Justamente em razão de sua excepcionalidade, o novo modelo de trabalho implementado sofre com a ausência de uma regulamentação mais específica, gerando uma série de desafios para o exercício da função pública docente nessa realidade chamada de “novo normal”.

O regime de trabalho remoto foi inaugurado emergencialmente pela Instrução Normativa nº 19 do Governo Federal. Essa normativa, em razão das medidas de isolamento social, possibilitou que a Administração Pública federal, incluindo as universidades, adote regime de trabalho remoto ou home office como uma das medidas para o enfrentamento da pandemia. Contudo, diante do caráter singular desse momento, foram dispostas apenas normas mais genéricas, não contemplando todas as especificidades decorrentes dessa nova relação de trabalho no ambiente virtual.

Nesse sentido, não há regra que especifique, por exemplo, quais as obrigações da Administração Pública de oferecer condições de trabalho remoto que preservem os direitos funcionais e inclusive a saúde dos servidores públicos federais.

A Instrução Normativa nº 19 de 2020, em razão de sua excepcionalidade, editada sem um planejamento prévio, não se atentou a questões relacionadas ao ambiente de trabalho, à ergonomia, aos equipamentos, à estrutura e aos eventuais custos que serão suportados pelos servidores públicos para viabilizar o trabalho em casa.

É bom lembrar que nesse regime laboral, os docentes das universidades federais têm de enfrentar novos desafios como, por exemplo, o acesso à internet rápida em casa, utilização de computador com capacidade para atender as performances de dados necessárias para produção de aulas telepresenciais ou gravadas com qualidade, dentre outros meios de trabalho essenciais para o bom desempenho das funções educacionais.

= REGISTROS FORNECIDOS =

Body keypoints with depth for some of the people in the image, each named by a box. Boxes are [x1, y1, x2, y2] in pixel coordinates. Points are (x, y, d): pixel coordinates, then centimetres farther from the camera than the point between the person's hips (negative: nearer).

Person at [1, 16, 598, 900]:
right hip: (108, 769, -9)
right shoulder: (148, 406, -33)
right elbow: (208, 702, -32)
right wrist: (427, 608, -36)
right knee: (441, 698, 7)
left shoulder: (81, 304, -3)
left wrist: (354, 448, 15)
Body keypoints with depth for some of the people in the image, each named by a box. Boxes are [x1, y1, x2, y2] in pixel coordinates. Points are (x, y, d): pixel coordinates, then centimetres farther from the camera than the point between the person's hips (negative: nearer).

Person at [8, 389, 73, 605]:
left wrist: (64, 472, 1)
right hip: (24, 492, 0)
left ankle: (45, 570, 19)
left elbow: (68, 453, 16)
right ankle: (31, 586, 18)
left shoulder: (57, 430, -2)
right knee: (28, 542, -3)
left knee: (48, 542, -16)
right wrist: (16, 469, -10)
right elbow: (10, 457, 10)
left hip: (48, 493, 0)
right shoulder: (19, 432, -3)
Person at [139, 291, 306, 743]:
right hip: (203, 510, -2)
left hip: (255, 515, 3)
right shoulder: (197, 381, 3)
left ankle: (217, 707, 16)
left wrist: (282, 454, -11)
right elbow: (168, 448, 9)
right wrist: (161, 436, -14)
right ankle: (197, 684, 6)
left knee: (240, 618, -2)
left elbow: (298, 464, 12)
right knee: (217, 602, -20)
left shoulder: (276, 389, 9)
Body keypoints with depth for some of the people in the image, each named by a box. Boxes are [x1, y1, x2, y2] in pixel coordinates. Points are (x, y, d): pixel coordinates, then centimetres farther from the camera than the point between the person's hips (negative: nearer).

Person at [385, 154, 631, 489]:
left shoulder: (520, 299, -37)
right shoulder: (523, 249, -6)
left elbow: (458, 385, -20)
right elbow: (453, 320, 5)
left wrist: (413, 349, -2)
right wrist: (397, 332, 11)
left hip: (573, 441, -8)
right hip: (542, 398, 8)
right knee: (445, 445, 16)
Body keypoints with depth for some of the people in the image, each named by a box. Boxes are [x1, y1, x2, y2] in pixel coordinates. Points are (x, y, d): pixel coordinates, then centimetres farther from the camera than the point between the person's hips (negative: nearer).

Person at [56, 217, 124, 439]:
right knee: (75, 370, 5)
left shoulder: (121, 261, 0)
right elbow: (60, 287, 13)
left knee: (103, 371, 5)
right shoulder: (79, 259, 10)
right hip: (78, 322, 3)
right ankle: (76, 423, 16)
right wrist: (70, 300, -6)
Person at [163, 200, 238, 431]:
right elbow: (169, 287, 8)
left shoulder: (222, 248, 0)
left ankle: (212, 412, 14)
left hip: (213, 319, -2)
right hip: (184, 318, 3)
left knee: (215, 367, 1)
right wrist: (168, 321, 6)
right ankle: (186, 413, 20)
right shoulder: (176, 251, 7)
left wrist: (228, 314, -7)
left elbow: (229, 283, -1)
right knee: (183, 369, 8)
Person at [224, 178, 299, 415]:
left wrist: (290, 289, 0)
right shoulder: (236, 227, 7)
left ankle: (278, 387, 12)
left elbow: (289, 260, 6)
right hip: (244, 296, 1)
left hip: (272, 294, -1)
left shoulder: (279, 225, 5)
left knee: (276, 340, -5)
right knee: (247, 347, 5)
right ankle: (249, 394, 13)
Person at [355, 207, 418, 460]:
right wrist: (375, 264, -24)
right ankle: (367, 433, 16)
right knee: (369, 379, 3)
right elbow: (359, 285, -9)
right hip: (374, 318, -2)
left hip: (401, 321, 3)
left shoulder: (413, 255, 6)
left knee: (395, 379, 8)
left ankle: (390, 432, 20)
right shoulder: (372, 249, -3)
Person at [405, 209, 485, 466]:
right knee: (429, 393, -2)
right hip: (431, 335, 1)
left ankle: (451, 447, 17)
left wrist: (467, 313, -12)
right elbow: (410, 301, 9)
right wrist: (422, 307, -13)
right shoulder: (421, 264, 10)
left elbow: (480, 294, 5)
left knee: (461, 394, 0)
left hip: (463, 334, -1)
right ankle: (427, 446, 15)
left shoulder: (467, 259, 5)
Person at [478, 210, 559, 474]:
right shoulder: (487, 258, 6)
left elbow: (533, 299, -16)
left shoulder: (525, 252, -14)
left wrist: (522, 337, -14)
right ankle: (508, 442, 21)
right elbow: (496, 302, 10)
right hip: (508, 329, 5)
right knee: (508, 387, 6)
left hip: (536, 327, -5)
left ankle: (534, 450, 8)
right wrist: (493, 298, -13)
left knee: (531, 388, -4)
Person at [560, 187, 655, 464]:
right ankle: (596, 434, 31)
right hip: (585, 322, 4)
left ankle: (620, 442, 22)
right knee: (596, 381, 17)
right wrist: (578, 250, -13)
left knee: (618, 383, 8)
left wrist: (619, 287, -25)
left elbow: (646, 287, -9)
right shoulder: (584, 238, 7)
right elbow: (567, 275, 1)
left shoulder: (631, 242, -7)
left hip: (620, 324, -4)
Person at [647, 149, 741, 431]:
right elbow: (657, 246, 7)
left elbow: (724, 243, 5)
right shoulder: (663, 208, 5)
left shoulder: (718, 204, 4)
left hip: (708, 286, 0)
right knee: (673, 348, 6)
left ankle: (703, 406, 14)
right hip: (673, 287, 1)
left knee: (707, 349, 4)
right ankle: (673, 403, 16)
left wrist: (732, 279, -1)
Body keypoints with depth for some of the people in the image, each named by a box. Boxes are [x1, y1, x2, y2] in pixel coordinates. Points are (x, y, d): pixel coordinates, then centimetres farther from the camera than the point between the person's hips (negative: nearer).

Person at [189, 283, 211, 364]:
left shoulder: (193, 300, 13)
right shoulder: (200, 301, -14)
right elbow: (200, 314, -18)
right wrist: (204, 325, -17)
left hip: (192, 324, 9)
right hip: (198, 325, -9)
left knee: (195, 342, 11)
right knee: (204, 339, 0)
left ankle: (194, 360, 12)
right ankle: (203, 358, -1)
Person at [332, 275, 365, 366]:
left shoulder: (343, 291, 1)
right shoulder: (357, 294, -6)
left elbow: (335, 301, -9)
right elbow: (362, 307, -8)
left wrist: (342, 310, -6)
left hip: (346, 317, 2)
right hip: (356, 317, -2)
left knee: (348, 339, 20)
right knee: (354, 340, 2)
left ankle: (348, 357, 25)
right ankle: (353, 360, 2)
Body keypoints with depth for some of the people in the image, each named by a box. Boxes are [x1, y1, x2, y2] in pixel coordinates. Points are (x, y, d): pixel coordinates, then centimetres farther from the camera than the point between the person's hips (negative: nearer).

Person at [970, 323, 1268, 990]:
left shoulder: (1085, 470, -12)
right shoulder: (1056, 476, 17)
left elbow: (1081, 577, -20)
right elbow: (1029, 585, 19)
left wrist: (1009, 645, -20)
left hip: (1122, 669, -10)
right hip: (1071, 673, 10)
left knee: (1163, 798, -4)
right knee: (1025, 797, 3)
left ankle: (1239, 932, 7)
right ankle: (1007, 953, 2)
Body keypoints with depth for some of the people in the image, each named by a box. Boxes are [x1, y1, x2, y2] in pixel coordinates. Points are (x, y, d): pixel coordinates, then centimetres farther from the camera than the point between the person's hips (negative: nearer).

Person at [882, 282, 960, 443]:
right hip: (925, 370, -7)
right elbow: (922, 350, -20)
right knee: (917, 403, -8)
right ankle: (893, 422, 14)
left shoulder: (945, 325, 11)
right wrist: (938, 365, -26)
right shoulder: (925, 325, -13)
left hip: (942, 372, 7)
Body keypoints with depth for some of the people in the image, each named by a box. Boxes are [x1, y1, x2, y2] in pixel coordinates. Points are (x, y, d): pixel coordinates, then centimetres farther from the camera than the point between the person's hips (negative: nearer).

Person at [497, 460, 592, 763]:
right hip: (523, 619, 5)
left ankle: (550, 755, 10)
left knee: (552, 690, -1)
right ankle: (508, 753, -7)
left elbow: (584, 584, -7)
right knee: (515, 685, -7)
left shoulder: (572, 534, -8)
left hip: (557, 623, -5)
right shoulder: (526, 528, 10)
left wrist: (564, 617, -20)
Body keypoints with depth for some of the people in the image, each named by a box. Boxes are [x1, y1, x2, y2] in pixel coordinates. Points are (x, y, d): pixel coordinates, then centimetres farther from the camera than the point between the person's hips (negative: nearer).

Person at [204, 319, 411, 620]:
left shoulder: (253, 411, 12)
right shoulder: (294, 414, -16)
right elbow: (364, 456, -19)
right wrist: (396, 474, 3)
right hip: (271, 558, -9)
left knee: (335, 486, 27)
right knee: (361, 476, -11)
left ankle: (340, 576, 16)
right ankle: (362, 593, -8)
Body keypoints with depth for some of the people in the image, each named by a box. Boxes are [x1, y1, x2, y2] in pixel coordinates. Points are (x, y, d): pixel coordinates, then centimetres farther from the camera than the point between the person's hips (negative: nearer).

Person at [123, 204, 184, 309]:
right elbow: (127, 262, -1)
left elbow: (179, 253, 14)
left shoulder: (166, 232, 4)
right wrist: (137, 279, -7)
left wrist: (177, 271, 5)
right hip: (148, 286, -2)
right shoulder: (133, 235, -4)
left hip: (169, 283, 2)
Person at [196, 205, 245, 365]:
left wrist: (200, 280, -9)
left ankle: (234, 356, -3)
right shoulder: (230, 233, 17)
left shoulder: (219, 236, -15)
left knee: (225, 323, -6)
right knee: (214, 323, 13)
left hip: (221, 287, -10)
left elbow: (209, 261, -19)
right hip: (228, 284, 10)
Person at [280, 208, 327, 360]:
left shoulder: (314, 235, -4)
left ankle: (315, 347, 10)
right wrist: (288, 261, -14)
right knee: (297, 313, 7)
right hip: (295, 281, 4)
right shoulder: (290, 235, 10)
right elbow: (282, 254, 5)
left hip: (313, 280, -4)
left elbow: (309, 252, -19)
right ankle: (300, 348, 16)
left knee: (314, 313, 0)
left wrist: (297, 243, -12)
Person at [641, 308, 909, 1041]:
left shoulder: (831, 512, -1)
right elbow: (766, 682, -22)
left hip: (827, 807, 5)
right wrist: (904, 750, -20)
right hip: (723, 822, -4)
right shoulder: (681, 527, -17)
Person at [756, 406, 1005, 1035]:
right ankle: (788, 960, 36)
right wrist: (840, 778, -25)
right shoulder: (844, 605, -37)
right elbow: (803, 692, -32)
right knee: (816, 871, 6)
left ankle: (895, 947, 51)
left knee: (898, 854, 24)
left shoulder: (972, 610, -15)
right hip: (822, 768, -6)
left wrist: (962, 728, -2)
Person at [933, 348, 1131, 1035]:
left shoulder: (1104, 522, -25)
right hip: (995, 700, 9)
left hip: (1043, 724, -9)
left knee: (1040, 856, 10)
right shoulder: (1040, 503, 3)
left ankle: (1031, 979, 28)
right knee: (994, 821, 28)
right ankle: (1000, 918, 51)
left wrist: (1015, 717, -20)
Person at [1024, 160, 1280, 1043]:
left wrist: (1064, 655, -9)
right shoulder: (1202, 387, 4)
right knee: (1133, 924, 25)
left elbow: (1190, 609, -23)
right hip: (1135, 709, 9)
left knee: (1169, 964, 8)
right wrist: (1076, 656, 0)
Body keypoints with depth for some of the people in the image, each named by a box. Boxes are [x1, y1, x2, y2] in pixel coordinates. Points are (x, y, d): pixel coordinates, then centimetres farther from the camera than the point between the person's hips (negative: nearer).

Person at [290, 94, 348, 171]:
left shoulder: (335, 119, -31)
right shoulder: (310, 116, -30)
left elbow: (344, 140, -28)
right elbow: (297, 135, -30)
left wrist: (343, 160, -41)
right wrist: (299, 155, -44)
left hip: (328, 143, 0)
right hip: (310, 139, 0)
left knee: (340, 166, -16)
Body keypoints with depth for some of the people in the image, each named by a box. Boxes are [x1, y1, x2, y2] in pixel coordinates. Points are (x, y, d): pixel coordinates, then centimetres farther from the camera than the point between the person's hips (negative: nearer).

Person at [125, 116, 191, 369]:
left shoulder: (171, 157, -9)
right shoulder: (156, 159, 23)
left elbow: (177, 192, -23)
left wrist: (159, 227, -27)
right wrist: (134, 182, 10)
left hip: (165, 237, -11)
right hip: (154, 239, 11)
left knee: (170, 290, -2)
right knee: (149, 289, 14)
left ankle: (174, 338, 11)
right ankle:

= ENUNCIADO DA TAREFA =
Segundo o trecho sobre o trabalho remoto docente, a quais questões a Instrução Normativa nº 19 de 2020 não se atentou? Enumere todas. Os registros não têm relação com esta atividade.

= RESOLUÇÃO =
- o ambiente de trabalho
- a ergonomia
- os equipamentos
- a estrutura
- os eventuais custos que serão suportados pelos servidores públicos para viabilizar o trabalho em casa